Legacy Writing 365:153

The circle that is creating…

This month I’m doing the sketches for my 30 Days of Creativity entries in this sketchbook.

I had to dig it out of a bin in the garage. It’s something of Steve R’s I saved after he died. He’d only ever doodled on the first two pages of it, I think planning Christmas cards he made.

I’m also using this artist kit that someone in Tom’s family gave him many years ago.

It’s funny how often Tom and I have both used it, yet it’s still in great condition. Whenever I use crayons, I remember a Christmas when Lisa, Aaron, and Alex were flying to Utah and had a layover of several hours at Houston’s airport. Tom and I drove out to spend the layover with them in their terminal. I realized how bored kids must get during a time like that, so we took them a giant-sized box of crayons and a couple of sketch pads. This aunt had forgotten how boys can be, because it didn’t take them ten minutes to have nearly every one of those crayons broken. It cracked me up.

I’m including this photo of Aaron with his mom especially for my brother because of the way Aaron’s goofing with his sunglasses. Hmmm, wonder where he got that from?

Several years later, Lisa had to work a few days in Houston and she brought the boys to stay with my mother. When they’d walk over to visit me, I plunked them down on the sofa in front of the TV (aunts don’t forget everything!) with a box of colored pencils and my angel books.

It was Steve R who originally introduced me to the angel books. Though I have only one of his drawings–unfinished–many people have done others for me through the years. Alex finished his that first day and gave it to me.

The next day, Aaron decided to take his home and finish it.

Being a kid, he never sent it back to me. But that’s okay, because I still have the memories of those days to cherish.

When he visited in March, he talked me into downloading Draw Something to my iPhone. We played it the entire time he was here, sometimes sitting right next to each other and giggling at our bad drawings and how we had to give each other clues to guess them. I asked him how we were ever going to manage when we weren’t in the same room, but he said we’d figure it out.

I have a screen capture of only one of my drawings for him:

Nothing cracked us up like a drawing he sent me one night as I was on my way to bed. I was so tired that I couldn’t figure it out–even though just from the letters, at different times I picked out “king” and “lion,” but never put them together. Thus I ended up passing and taking our game back to zero. Fortunately, he took a screen shot of that one and shared it on Twitter. When Jen saw it, she tweeted, “Surfing guy holding a yellow Peep!” Whaddya mean “incorrect,” Draw Something?! Aaron insisted that what I saw as a blue cowboy’s sacrifice of an Easter Peep on the back of a whale was unmistakably Rafiki holding up Simba on the cliff in The Lion King.

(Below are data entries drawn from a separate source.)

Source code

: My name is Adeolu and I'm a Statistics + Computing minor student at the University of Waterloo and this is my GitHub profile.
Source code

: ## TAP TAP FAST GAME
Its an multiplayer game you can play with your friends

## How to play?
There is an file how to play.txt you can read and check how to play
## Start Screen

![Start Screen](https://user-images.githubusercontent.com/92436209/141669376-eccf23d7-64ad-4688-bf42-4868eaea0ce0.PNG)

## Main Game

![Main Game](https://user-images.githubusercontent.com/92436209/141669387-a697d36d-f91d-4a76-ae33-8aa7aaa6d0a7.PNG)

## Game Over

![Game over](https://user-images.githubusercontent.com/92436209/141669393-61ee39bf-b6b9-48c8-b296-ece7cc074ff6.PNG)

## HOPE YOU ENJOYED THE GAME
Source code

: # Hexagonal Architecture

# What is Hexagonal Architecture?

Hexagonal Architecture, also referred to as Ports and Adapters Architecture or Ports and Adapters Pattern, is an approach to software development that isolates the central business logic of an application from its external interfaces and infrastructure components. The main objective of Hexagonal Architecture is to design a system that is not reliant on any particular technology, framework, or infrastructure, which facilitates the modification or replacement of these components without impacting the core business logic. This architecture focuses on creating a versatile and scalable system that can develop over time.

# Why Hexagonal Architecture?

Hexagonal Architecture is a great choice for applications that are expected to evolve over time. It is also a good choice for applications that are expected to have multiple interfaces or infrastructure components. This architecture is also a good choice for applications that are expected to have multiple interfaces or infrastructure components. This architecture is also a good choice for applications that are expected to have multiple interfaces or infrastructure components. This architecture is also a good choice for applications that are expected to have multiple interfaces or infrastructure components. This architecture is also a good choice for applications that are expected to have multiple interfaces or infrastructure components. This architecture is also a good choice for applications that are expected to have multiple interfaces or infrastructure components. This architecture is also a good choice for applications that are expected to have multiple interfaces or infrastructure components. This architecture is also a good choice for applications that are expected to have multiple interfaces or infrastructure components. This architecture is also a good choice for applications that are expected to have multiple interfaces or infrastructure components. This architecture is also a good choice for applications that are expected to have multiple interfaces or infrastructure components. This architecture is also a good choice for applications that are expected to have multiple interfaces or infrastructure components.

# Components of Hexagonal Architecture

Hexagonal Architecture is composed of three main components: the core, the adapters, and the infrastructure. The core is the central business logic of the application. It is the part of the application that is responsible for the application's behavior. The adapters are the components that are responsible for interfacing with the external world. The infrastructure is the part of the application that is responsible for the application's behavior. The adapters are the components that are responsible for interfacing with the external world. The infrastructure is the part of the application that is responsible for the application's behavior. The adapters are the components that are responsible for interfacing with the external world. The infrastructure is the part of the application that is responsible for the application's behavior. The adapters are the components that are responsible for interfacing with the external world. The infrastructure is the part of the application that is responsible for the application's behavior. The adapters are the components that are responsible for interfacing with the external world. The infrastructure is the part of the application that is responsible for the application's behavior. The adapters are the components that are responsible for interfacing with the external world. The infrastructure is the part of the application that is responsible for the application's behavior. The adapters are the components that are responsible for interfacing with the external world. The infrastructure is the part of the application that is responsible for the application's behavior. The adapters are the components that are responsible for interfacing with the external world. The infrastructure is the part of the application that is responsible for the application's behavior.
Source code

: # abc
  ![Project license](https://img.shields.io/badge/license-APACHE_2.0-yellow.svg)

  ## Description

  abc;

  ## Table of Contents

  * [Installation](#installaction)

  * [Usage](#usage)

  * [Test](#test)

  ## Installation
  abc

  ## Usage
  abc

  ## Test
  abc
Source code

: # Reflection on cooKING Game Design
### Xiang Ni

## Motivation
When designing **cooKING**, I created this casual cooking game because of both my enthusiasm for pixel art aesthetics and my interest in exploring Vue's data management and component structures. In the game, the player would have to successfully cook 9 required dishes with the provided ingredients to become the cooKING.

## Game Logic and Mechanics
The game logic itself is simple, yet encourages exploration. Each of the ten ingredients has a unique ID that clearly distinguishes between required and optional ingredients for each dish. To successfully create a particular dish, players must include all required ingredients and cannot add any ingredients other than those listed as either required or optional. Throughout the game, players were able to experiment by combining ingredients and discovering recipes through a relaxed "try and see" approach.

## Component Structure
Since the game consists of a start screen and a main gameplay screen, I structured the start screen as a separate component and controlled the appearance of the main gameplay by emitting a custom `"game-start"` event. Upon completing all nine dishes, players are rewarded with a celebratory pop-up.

I was actually in the middle of drawing something in a game with Jen that morning when Geri called to tell me about Aaron. A few days later, when I wrote a letter to be buried with him, I included something that I knew he’d understand:

10 thoughts on “Legacy Writing 365:153”

  1. I had forgotten about that time they spent a few days here. It’s strange how it all ties together. There is nothing like drawing to remind us of the joy of childhood.